Input data -
=== Begin Enclosure ===

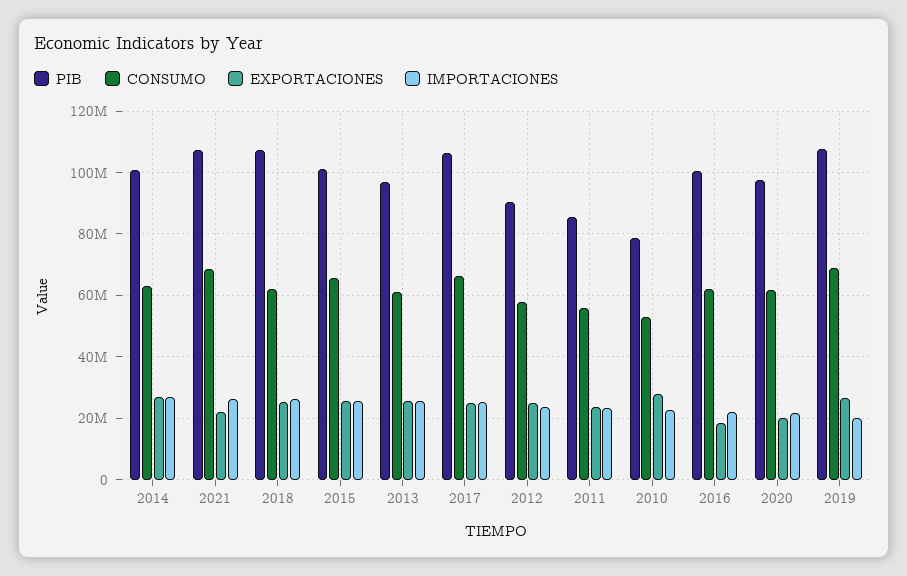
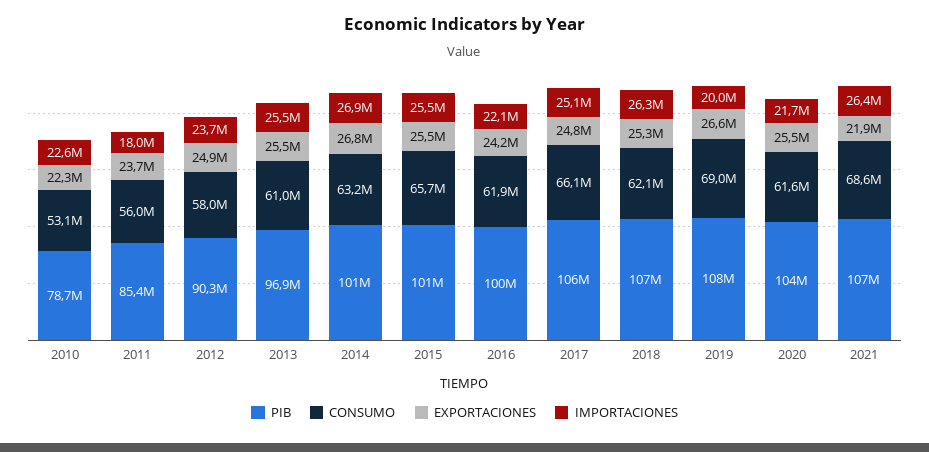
IMPORTACIONES, 2011: 24000000 -> 18000000
EXPORTACIONES, 2010: 28000000 -> 22300000
EXPORTACIONES, 2016: 18000000 -> 24200000
PIB, 2020: 98000000 -> 104000000
EXPORTACIONES, 2020: 20000000 -> 25500000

=== End Enclosure ===

Each line above should be returned exactly as written, apart from any pictures.

Answer section -
IMPORTACIONES, 2011: 24000000 -> 18000000
EXPORTACIONES, 2010: 28000000 -> 22300000
EXPORTACIONES, 2016: 18000000 -> 24200000
PIB, 2020: 98000000 -> 104000000
EXPORTACIONES, 2020: 20000000 -> 25500000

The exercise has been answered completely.